Happiness and its causes - you might be surprised!

Happiness and its causes - you might be surprised!

Our level of happiness (or more accurately life satisfaction or well-being) definitely takes a hit when we are diagnosed with CLL, which is reflected by quite a few of the pinned posts sharing how a CLL diagnosis has impacted some members that have powerfully shared their emotional roller coaster ride while living with CLL. Our future becomes uncertain and our health can be significantly impacted, particularly for those of us hit badly by fatigue, increased infections and/or other CLL or treatment related symptoms/side effects, some of which can be permanent.

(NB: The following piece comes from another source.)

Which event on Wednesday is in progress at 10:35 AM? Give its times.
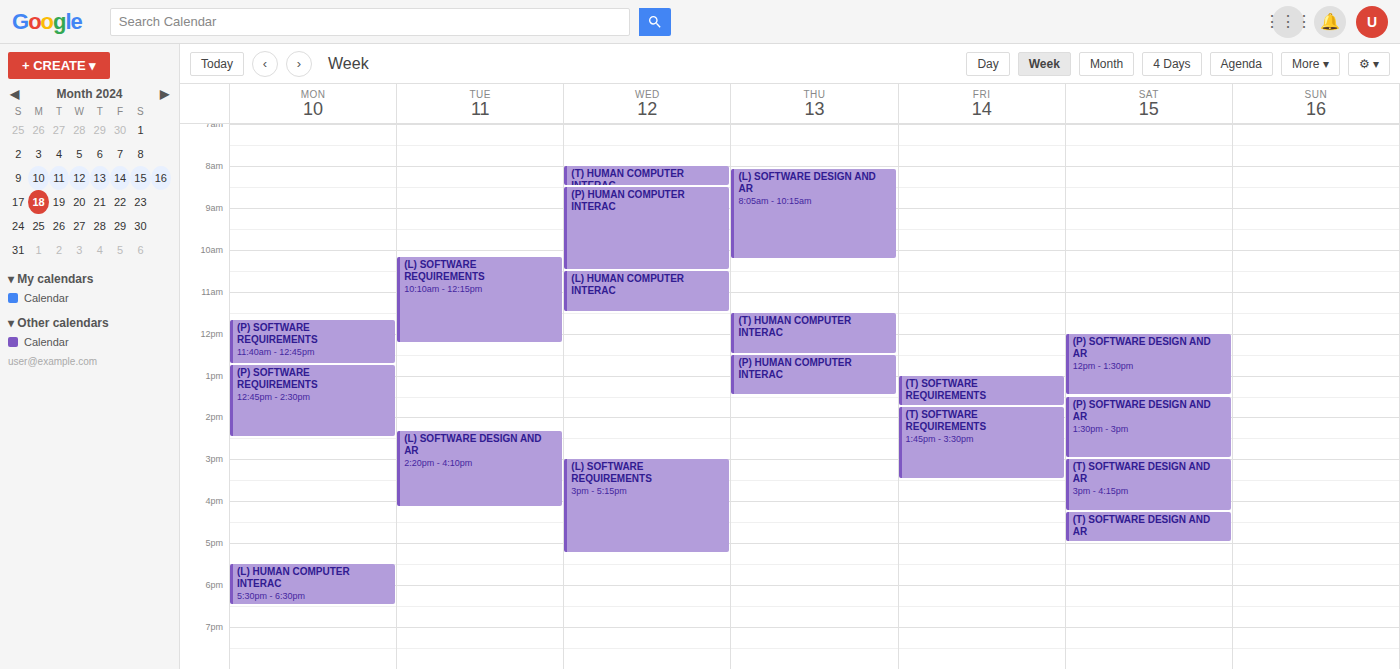
"(L) HUMAN COMPUTER INTERAC", 10:30 AM to 11:30 AMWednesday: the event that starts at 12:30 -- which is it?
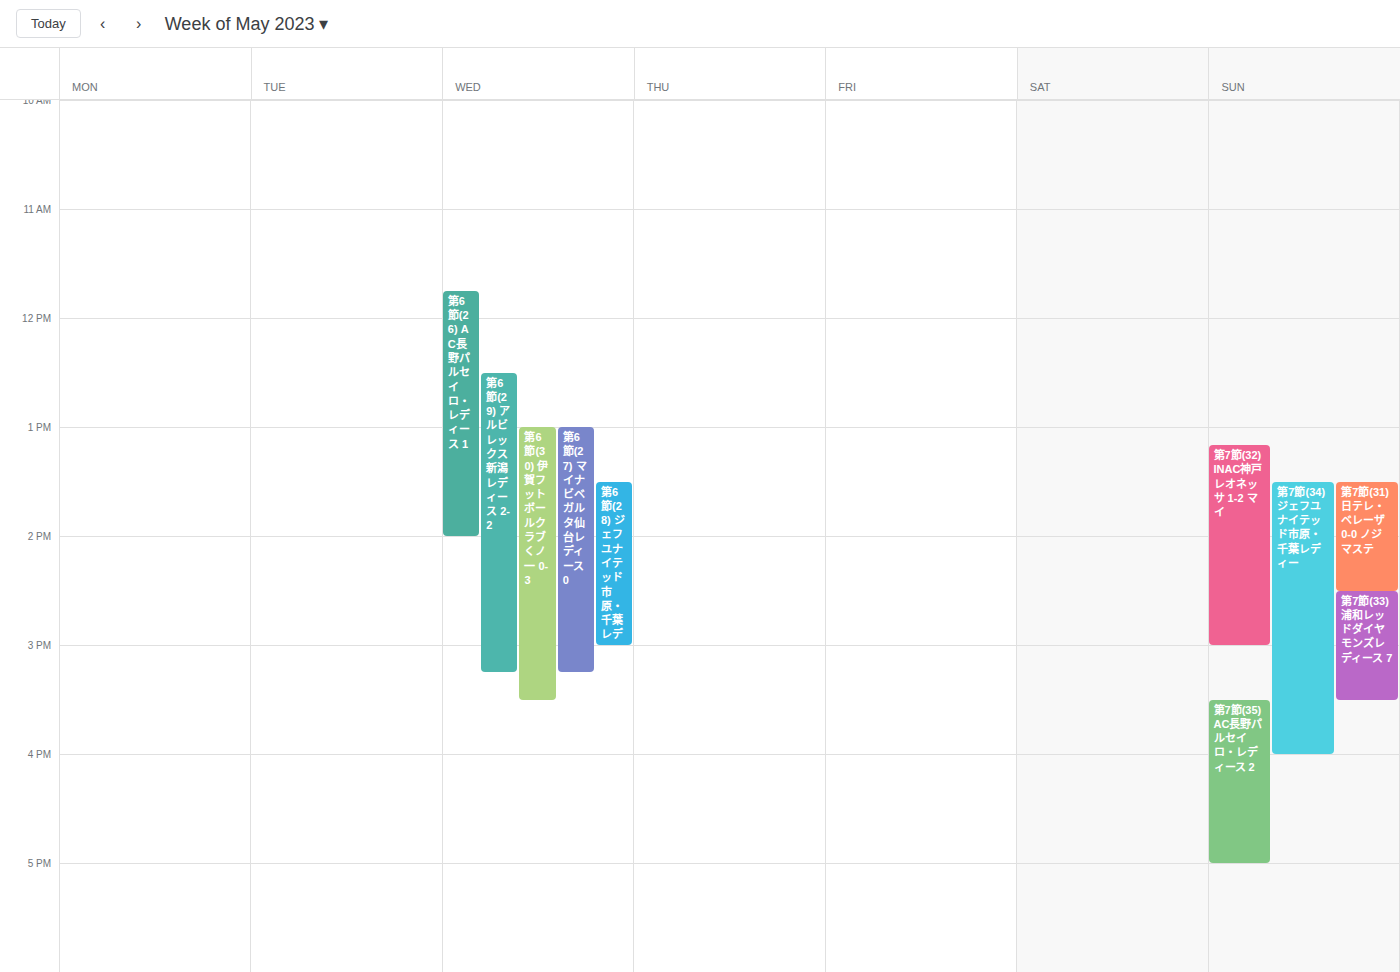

Professor Brian Martin of the University of Woollongong, New South Wales looks at how well some common ideas on what brings us happiness are supported by research, beginning by questioning whether government policies in Australia and no doubt other nations may be focusing on the wrong goals:



Photo: If you aim for the moon and miss, to you still reach the stars? A local passenger jet heading west under the moon.

3 Replies

  • Thanks for the link, Dick. Some lovely photos there, that put some "spring" into us.

  • Having CLL has in time changed the way I experience happiness. At the moment I am restricted in planning fun things to do more then a couple of months ahead because further treatment is looming, but I don't know when. I love travel and it has rewarded me over the years with memories that I can reawaken now - however horrid it currently is when people ask me if I have any holidays coming up.

    I have also learnt to experience joy from everyday experiences. I have a small pond in my garden and the antics of the one female frog and her several, noisy male admirers over the last few days have been quite amazing and at times very funny. Now I'm keeping a close eye on the mass of frogspawn.

    I also sing in a choir. This is something else which makes me feel much better, even when I feel so tired that it's hard to make the effort to attend. There has been quite a lot of research on the benefits of singing. I can thoroughly recommend this to others, be it choral society, community choir, rock, gospel etc etc.

  • I attended a local community event a few years ago where someone from The New Economics Foundation spoke. He got us to all write down times in our life when we'd been happy. It was quite a prosperous area with a high proportion of media workers living and you would think that people might've included that their work made them happy but surprisingly not one person out of 140 put down their work. Everyone said that the times when they'd been happy included family and friends and outdoor activities like camping, swimming or picnics.